Yine bazı maksatlarla onlar, zayıf olduğunu bildikleri kimselerin rivayetini,
kendi görüşlerine uygunsa alıyor ve güvenilir ravilerin hadislerini, kendi
görüşlerine uymuyorsa reddediyor. Kimileri de çeşitli yönlerden maksatlı olarak
hareket ediyorlar.
İlmi bir derinlik ve
uyanıklıkla konuyu inceleyen kimse, büyük tabiilerin dışında kalanların mürsel
hadisleri karşısında, onlardaki birtakım açık ipuçlarına bakarak şaşırıp kalır.
Bana biri şöyle dedi:
Niçin Resulullah (s.a.v)'in sahabilerini gören eski tabiilerle sahabilerden
bazılarıyla karşılaşan tabiilerin arasında ayrım yaptın?
İmam Şafii (Allah rahmet
etsin) şöyle dedi: Çünkü sahabilerin çoğunu görmemiş olan tabiiler, daha çok
yanılıyorlar.
Dedi ki: Niçin onların ve
onlardan sonraki fakihlerin mürsel hadislerini kabul etmiyorsun?
Dedim ki: Anlattığım
gerekçeler dolayısıyla.
Tekrar sordu: Güvenilir
kimselerce Hz. Peygamber (s.a.v)'den rivayet edilen ve hiçbir fakih tarafından
kabul edilmeyen bir mürsel hadis biliyor musun?
İmam Şafii (Allah rahmet
etsin) şöyle dedi: Evet, dedim: Bize Süfyan, Muhammed b. el-Munkedir'den şöyle
rivayet etmiştir: "Hz. Peygamber (s.a.v)'e birisi gelip 'Ya Resulullah,
benim malım ve aile fertlerim var. Babamın da malı ve aile fertleri var. Babam,
benim malımdan alıp kendi ailesine harcamak istiyor.' dedi. Hz. Peygamber şöyle
buyurdu: "Sen ve malın, babana aitsiniz. '' Tahric: İbn Mace, Ticaret 2/769 no: 2291.
Dedi ki: Biz bu hadisi
kabul etmiyoruz; fakat senin arkadaşların arasında bunu kabul edenler var
mıdır?
"Hayır."
dedim. Çünkü bu hadisi kabul eden kimse, zengin olan bir babanın, oğlunun
malından almasını doğru bulmaktadır.
O şöyle dedi: Evet,
kimse bu hadisi kabul etmiyor. Niçin ona karşı çıkıyorlar?
Dedim ki: Çünkü hadisin
Hz. Peygamber (s.a.v)'den intikali sabit değildir. Öte yandan Allah, babayı
oğluna mirasçı kılmıştır. Onunla öteki mirasçılar arasında bir fark yoktur.

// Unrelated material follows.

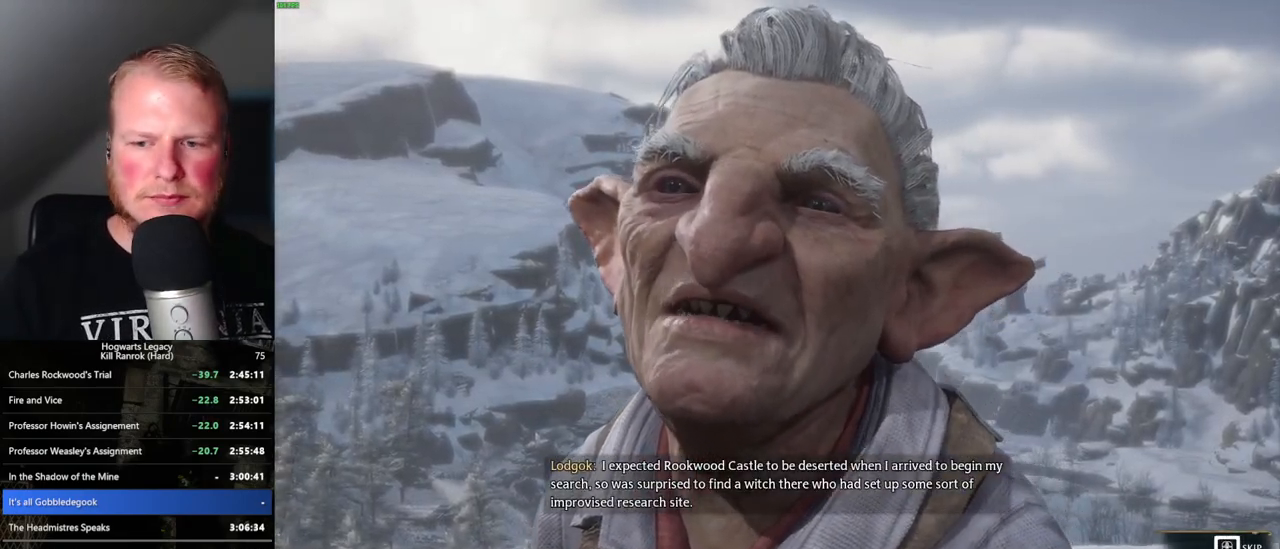
{"keys": [], "mouse": [], "events": [[450, "q", "up"]]}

Ancak baba, birçok mirasçıya nisbetle daha az payalmaktadır. Bu da gösteriyor
ki malın sahibi, başkası değil, oğludur.
O şöyle dedi: Muhammed
b. el-Münkedir size göre son derece güvenilir birisi değil miydi?
"Evet" dedim.
O, dinde takva ve fazilet yönüyle öyledir; fakat biz, onun bu hadisi kimden
kabul ettiğini bilmiyoruz. Sana, iki adil şahid, iki kişi hakkında tanıklık
ederse, o iki kişi veya onların dışındakiler, bu şahitlerin adaletli
olduklarını söylemedikçe onların tanıklıklarının kabul edilmez olduğunu
anlatmıştım.
"Böyle bir hadisi
zikredebilir misin?" dedi.
İmam Şafii (Allah rahmet
etsin) şöyle dedi: "Evet" dedim. Bize güvenilir raviler, İbn Ebi Zi'b
ve İbn Şihab yoluyla şöyle nakletti: Resulullah (s.a.v) namazda gülen kişiye
abdestini ve namazını iade etmesini emretti. Biz bunu kabul etmedik; çünkü
hadis mürseldir. Tahric: Sünen,
Derakutni, Taharet 1/166.
Sonra bize güvenilir
raviler, Mamer' den, İbn Şihab 'tan, Süleyman b. Erkam ve Hasan el-Basri
yoluyla da bu hadisi rivayet etmişlerdir. Tahric:
Sünen, Derakutni, Ta ha ret 1/166.
İbn Şihab, bizim
yanımızda hadiste, sahih ve mevzu hadisleri ayırt etmede ve güvenilir raviler
arasında önde gelir. Rivayet ederken Hz. Peygamber (s.a.v)'in bazı
sahabilerini, sonra seçkin tabiileri ismen belirtir. Aldığı hadisin kaynağını
İbn Şihab'dan daha iyi ve daha çok belirten birini tanımıyoruz.
Şöyle sordu: O halde
nasıloluyor da Süleyman b. Erkam'dan hadis rivayet ediyor?
Dedim ki: Onu iyi bilen
bir kimse ve akıllı biri olarak görmüş ve rivayetini kabul ederek ona karşı
hüsn-i zanda bulunmuş ve bu itibarla ismini söylemek istememiştir. O, ya yaşça
ondan küçük olduğu için ya da başka bir sebeple böyle yapmıştır. Mamer,
kendisine söz konusu hadisin kaynağını sorunca, bunu ona nisbet etmiştir.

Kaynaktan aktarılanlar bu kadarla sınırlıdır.